C’è stato un errore tecnico dovuto alla mancanza di competenza di chi gestisce la cosa pubblica. Siamo passati dal Governo Monti, fatto più da professori che da tecnici, a quello guidato da Letta, un esecutivo ragionevole fatto di politici esperti. Ora siamo finiti nelle mani del Governo Renzi, che vuole fare le riforme, ma manca di cultura, che consiste anche in preparazione. Nella presentazione di tanti volti giovani e semisconosciuti non c’è alcuna scelta generazionale, ma solo una decisione prettamente politica: non mostrare agli italiani persone legate al vecchio Pci.
Sta quindi dicendo che mancano persone preparate al Governo?
Renzi non ha competenze in materia fiscale e il ministro dell’Economia chi si è scelto è esperto in questioni internazionali, ma non ha nessuna preparazione in politica tributaria e non è affiancato da nessun esperto del settore. Il risultato è che così tanti pagamenti in un’unica data non solo risultano scomodi, ma creano un effetto negativo di politica monetaria, perché generano un buco di liquidità eccessiva in un solo giorno.
Intanto però il Governo ha iniziato a ridurre le tasse, grazie al bonus di 80 euro in busta paga…
Renzi ha finanziato apparentemente una riduzione fiscale: in realtà, si tratta di un aumento.
In che senso?
Il decreto Irpef che contiene il bonus da 80 euro porta con sé anche un aumento dell’imposta sulle rendite finanziarie a partire dal 1° luglio. Per quanto possa essere vero che è meglio tassare i ricchi che i poveri, in questo caso a essere maggiormente coinvolte sono le classi medie. C’è una redistribuzione delle tasse in cui l’effetto marginale negativo è superiore all’effetto marginale positivo.
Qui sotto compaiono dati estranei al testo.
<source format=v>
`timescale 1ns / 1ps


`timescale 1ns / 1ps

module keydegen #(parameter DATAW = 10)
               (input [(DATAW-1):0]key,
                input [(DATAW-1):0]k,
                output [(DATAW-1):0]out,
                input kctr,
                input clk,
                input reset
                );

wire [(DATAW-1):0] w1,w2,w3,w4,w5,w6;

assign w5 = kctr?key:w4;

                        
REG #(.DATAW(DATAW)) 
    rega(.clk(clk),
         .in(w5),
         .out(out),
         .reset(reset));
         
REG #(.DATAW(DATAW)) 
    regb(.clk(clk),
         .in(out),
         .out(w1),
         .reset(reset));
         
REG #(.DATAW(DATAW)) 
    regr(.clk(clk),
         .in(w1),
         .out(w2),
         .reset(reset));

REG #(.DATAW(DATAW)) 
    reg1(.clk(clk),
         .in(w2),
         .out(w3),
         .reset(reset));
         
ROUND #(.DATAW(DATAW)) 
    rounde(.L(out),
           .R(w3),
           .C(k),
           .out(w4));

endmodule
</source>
Inoltre, gli enti locali stanno aumentando continuamente le imposte, come si è visto con il passaggio dall’Imu alla Tasi, soprattutto nel caso non si tratti di prima casa.
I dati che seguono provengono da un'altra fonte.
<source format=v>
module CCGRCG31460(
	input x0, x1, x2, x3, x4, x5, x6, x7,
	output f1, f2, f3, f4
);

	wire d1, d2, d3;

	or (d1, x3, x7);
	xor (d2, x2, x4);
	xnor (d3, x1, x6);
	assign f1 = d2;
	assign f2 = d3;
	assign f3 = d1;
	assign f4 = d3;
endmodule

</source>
Tenendo conto dei vincoli di bilancio europei, è possibile ridurre le tasse in Italia?
Noi non possiamo permetterci di non pareggiare il bilancio, non per qualche strana regola, ma per il fatto che diversamente, avendo una bassissima crescita sia dei prezzi che dell’inflazione, vedremmo crescere il rapporto debito/Pil, che è già a quota 134%. Senza riduzione della spesa, per pareggiare il bilancio dobbiamo aumentare le entrate e questo è folle in quanto abbiamo una pressione fiscale già molto elevata e un Pil in diminuzione. Alla fine, questi pesi fiscali generano un rallentamento della crescita.
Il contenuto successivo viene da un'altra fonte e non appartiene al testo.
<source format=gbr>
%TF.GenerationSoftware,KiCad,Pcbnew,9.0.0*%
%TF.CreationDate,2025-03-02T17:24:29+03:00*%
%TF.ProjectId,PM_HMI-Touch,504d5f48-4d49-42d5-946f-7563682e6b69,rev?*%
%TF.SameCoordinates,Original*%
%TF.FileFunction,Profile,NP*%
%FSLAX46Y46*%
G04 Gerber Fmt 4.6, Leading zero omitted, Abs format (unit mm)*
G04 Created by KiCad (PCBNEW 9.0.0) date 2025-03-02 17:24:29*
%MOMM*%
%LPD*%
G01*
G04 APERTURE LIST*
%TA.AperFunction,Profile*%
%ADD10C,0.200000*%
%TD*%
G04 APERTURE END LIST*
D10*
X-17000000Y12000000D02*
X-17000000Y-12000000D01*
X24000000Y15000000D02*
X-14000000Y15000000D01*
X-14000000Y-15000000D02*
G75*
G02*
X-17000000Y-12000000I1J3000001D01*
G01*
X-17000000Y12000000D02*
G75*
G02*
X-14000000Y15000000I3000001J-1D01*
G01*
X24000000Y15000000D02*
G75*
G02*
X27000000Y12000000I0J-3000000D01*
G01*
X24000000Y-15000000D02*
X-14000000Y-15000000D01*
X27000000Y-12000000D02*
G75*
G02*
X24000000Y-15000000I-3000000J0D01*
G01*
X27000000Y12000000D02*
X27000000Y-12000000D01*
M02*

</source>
La riduzione della spesa è però già iniziata.
La spending review così non funziona. Basti pensare che una parte dei tagli è affidata al disegno di legge delega sulla riforma della Pubblica amministrazione, che per entrare in funzione ha bisogno delle leggi delegate. Ci vorrà quindi del tempo per renderli effettivi. Si tratta perlopiù di tagli simbolici. È vero che si abolisce un gran numero di Prefetture e di Camere di commercio, ma non si esclude la possibilità di creare sedi periferiche. Per fare un esempio, potremmo arrivare a non avere più la Prefettura provinciale, ma al suo posto potrebbe nascere la sede distaccata di quella regionale.
Nei giorni scorsi Nens, la fondazione che fa capo all’ex ministro Visco, ha presentato un piano per ridurre le tasse, attraverso il recupero di 58 miliardi dall’evasione, specialmente sull’Iva. Cosa ne pensa?
Sicuramente l’evasione dell’Iva si può ridurre facendo maggiori controlli nel settore finale col semplice riferimento ai registratori di cassa. Ci vorrebbe poi un sistema informatico accurato: quello attuale non rende possibile detrarre le fatture di acquisto da quelle di vendita. Ritengo sarebbe utile che ciascun contribuente Iva avesse diritto al segreto bancario sul proprio conto corrente personale in cambio dell’obbligo di aprire un conto separato per i propri movimenti Iva, visibile chiaramente dal ministero delle Finanze.
Ritiene che riforme di questo genere possano essere fatte?
Per fortuna abbiamo almeno un nuovo direttore dell’Agenzia delle Entrate, Rossella Orlandi, che viene dall’amministrazione finanziaria, mentre Attilio Befera veniva dall’informatica bancaria. Ma al Mef mi pare non ci sia un esperto a fare il viceministro, come potrebbe essere un Visco. Non c’è un politico in grado di prendere le decisioni di cui ho parlato e nemmeno un esperto di fisco e informatica.